The new wave of supercomputers is largely GPU accelerated, the latest TOP500 list of the world’s fastest systems shows.
Of the 102 new supercomputers to join the closely watched ranking, 42 use NVIDIA GPU accelerators — including AiMOS, the most powerful addition to the list, which was released this week. Coming in at No. 24, AiMOS achieves 8 petaflops of computing on the High-Performance Linpack benchmark, a yardstick of supercomputing performance.
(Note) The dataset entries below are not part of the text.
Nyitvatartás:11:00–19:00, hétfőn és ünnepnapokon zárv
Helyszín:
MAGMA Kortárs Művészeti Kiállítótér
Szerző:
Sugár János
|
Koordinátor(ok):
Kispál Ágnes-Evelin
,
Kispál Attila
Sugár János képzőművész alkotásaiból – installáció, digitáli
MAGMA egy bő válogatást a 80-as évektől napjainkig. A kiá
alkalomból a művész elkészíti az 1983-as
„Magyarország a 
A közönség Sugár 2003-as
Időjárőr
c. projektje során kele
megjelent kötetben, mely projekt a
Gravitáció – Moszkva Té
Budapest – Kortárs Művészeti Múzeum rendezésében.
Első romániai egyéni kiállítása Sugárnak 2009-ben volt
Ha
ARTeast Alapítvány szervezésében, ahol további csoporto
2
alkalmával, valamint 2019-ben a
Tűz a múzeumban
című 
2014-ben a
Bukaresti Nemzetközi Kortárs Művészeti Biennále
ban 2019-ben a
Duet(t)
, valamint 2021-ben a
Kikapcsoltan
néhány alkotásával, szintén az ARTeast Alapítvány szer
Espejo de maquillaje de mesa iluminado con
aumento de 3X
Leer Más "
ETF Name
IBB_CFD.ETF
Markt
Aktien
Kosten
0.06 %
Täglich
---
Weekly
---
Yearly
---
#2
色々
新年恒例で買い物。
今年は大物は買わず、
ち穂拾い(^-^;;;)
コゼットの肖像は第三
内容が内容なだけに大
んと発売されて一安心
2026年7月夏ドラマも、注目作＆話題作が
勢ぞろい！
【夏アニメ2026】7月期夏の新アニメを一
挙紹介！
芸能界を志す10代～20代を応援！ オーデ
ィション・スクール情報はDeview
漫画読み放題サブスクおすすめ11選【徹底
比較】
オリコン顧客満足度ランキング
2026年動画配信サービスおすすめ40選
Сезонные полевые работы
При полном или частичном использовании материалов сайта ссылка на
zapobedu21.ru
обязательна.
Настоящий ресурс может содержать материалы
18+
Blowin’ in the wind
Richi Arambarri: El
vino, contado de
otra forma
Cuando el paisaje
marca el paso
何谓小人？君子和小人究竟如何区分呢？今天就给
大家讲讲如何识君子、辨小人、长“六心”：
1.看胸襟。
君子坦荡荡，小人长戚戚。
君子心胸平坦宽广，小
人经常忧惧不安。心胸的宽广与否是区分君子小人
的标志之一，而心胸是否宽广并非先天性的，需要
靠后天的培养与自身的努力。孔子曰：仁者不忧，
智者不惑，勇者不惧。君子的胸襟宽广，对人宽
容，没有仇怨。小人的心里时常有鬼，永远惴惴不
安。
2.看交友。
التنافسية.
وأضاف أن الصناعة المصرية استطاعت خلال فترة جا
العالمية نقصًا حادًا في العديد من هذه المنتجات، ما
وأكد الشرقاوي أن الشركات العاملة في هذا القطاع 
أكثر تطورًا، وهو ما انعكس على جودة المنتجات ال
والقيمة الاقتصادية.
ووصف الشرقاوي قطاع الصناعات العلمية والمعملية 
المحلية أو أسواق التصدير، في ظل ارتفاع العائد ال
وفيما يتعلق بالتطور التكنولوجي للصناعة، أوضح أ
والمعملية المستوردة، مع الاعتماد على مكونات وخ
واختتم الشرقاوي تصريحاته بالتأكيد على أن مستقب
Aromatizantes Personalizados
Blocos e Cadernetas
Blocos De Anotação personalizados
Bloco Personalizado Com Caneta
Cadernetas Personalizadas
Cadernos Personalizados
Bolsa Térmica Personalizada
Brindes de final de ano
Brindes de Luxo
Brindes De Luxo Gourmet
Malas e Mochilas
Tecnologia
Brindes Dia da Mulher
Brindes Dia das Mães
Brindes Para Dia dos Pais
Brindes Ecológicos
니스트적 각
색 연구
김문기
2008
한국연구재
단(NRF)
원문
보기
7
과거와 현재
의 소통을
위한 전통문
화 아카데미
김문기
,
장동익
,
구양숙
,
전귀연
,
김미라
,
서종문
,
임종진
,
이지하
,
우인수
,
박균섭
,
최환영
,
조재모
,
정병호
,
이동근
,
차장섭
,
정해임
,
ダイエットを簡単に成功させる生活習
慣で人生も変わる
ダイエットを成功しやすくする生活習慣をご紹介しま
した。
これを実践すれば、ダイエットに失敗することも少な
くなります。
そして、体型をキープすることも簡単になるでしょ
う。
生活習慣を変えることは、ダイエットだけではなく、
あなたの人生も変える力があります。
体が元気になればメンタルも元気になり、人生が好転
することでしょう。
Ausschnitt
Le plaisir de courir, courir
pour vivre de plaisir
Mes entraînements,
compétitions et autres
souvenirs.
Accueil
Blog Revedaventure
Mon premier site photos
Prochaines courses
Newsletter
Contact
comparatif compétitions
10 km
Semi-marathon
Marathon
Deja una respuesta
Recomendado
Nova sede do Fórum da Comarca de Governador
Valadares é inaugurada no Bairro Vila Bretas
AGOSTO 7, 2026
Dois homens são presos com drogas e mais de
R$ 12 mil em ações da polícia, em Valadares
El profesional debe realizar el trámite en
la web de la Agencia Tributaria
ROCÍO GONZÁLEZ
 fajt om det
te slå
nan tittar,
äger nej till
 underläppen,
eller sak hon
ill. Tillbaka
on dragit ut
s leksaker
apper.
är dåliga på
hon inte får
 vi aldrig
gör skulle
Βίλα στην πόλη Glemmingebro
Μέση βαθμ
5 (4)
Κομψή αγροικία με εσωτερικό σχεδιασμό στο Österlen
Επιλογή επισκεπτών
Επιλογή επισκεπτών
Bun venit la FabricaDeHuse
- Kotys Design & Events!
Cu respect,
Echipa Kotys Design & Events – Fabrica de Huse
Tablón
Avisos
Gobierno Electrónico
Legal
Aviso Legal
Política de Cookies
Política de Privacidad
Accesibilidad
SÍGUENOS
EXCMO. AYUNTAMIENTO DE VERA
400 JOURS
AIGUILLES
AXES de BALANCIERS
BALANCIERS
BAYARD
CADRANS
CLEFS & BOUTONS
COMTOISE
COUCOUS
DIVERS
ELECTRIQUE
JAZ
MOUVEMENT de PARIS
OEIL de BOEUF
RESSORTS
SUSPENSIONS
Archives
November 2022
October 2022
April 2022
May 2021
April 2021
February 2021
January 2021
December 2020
Installed at the Rensselaer Polytechnic Institute, in New York, the system is powered by NVIDIA V100 Tensor Core GPUs, just like Oak Ridge National Laboratory’s Summit, the world’s fastest supercomputer. NVIDIA GPUs power a record 136 systems on the latest TOP500 list, including half of the top 10.
Europe’s and Japan’s fastest supercomputers, as well as the world’s fastest industrial supercomputer, are all accelerated by NVIDIA GPUs.
Nearly 40 percent of the total compute power on the TOP500 list — 626 petaflops — comes from GPU-accelerated systems. Just over a decade ago, no supercomputers on the list were accelerated.
Three of the TOP500 supercomputers are in-house NVIDIA systems, including our DGX SuperPOD, which ranks 20th on the latest list. These systems are used around the clock for compute-intensive AI workloads like autonomous vehicle development.
NVIDIA GPUs power 90 percent of the top 30 supercomputers on the Green500 list, also released this week at SC19.
Supercomputers accelerated by NVIDIA GPUs are used in universities and laboratories worldwide for groundbreaking research. NVIDIA’s full-stack optimization approach ensures developers and researchers benefit from this computing horsepower in their applications to advance science and do their life’s work.
The Summit supercomputer, featuring more than 27,000 NVIDIA V100 Tensor Core GPUs, is enabling the world’s first exascale science applications, including:
- Genomics: Opioid addiction was linked to more than 50,000 deaths in the U.S. in 2017. To better understand and address the opioid epidemic, researchers at Oak Ridge National Laboratory are investigating genetic variations that contribute to complex traits like chronic pain and addiction. Using Summit and mixed-precision techniques, the team processed around 300 quadrillion element comparisons per second, achieving a peak throughput of 2.31 exaops — the fastest science application ever reported.
- Meteorology: Extreme weather events are on the rise, in part due to human-caused climate change. Scientists at Lawrence Berkeley National Laboratory are working to more accurately predict the path of extreme weather patterns with AI. The Gordon Bell prize-winning team trained their neural network using Summit, setting a performance record for the fastest deep learning algorithm, at 1.13 exaflops.
- Pathology: By 2025, the annual number of new cancer cases worldwide will hit 21.5 million — creating a massive demand for doctors to analyze biopsy scans. Stony Brook University developed a software stack, MENNDL, to generate an AI model that can analyze pathology data with comparable high accuracy and 16x faster inference compared to a fine-tuned version of the InceptionNet model. This will enable real-time processing of 10-gigapixel resolution images generated from biopsy scans. Using Summit, the researchers achieved 1.3 exaflops of performance to generate their neural network.
- Nuclear waste remediation: Located in Washington state, the 580-square-mile Hanford Site was used to produce plutonium for nuclear weapons and nuclear reactors from 1943 to 1989. After it shut down, more than 100 square miles of contaminated groundwater was left behind. To aid in the cleanup effort, researchers from Lawrence Berkeley National Laboratory, Pacific Northwest National Laboratory, Brown University and NVIDIA developed physics-informed generative adversarial networks to quantify subsurface flow. The application achieved 1.2 exaflops of peak and sustained performance on Summit.